This is the dataframe which I'm working on I want to change it to a dataset with the follow format
"Id":{ "Unique-id" : "id" "Details" : { "Person-name" : "name" "Person-name" : "age" } }
CodePudding user response:
There are couple of issue with your json.
- You can't have same key "Person-name" twice within the sub json "Details"
- You are missing the outer curly braces.
So the corrected json object should look like this.
{"Id": {"Unique-id": "id", "Details": {"Person-name": "name", "Person-age": "25"}}}
If so, then the transformation is pretty straight forward.
df = (spark.read.json('test.json')
.withColumn('Unique-Id', F.col('Id.Unique-id'))
.withColumn('age', F.col('Id.Details.Person-age'))
.withColumn('name', F.col('Id.Details.Person-name'))
.drop('Id')
.withColumnRenamed('Unique-Id', 'id')
)
CodePudding user response:
You just need to select the fields that you need.
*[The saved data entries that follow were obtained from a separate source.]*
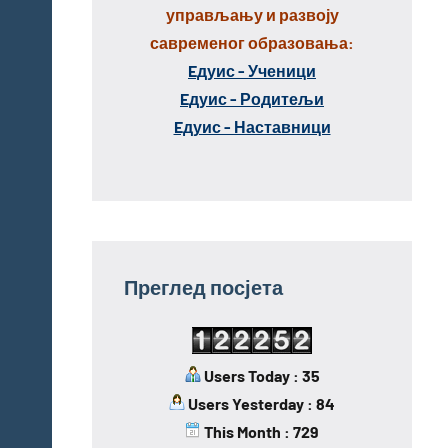
управљању и развоју
савременог образовања:
Eдуис - Ученици
Eдуис - Родитељи
Eдуис - Наставници
Преглед посјета
Users Today : 35
Users Yesterday : 84
This Month : 729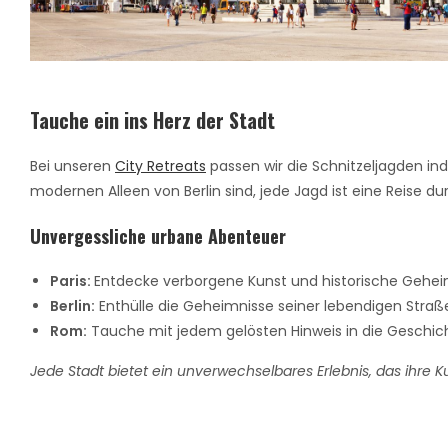
Tauche ein ins Herz der Stadt
Bei unseren
City Retreats
passen wir die Schnitzeljagden indi
modernen Alleen von Berlin sind, jede Jagd ist eine Reise du
Unvergessliche urbane Abenteuer
Paris:
Entdecke verborgene Kunst und historische Gehei
Berlin:
Enthülle die Geheimnisse seiner lebendigen Straße
Rom:
Tauche mit jedem gelösten Hinweis in die Geschich
Jede Stadt bietet ein unverwechselbares Erlebnis, das ihre Ku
Assuming the following input DataFrame:
case class Top(Id: Inner)
case class Inner(`Unique-id`: String, Details: Details)
case class Details(`Person-name`: String, `Person-age`: Int)
val ss: SparkSession = ???
import ss.implicits._
val df = Seq(
Top(Inner("1201", Details("satish", 25)))
).toDF
You will have the following:
root
|-- Id: struct (nullable = true)
| |-- Unique-id: string (nullable = true)
| |-- Details: struct (nullable = true)
| | |-- Person-name: string (nullable = true)
| | |-- Person-age: integer (nullable = false)
You can construct your desired output with:
df.select(
col("Id.Unique-id") as "id",
col("Id.Details.Person-name") as "name",
col("Id.Details.Person-age") as "age",
)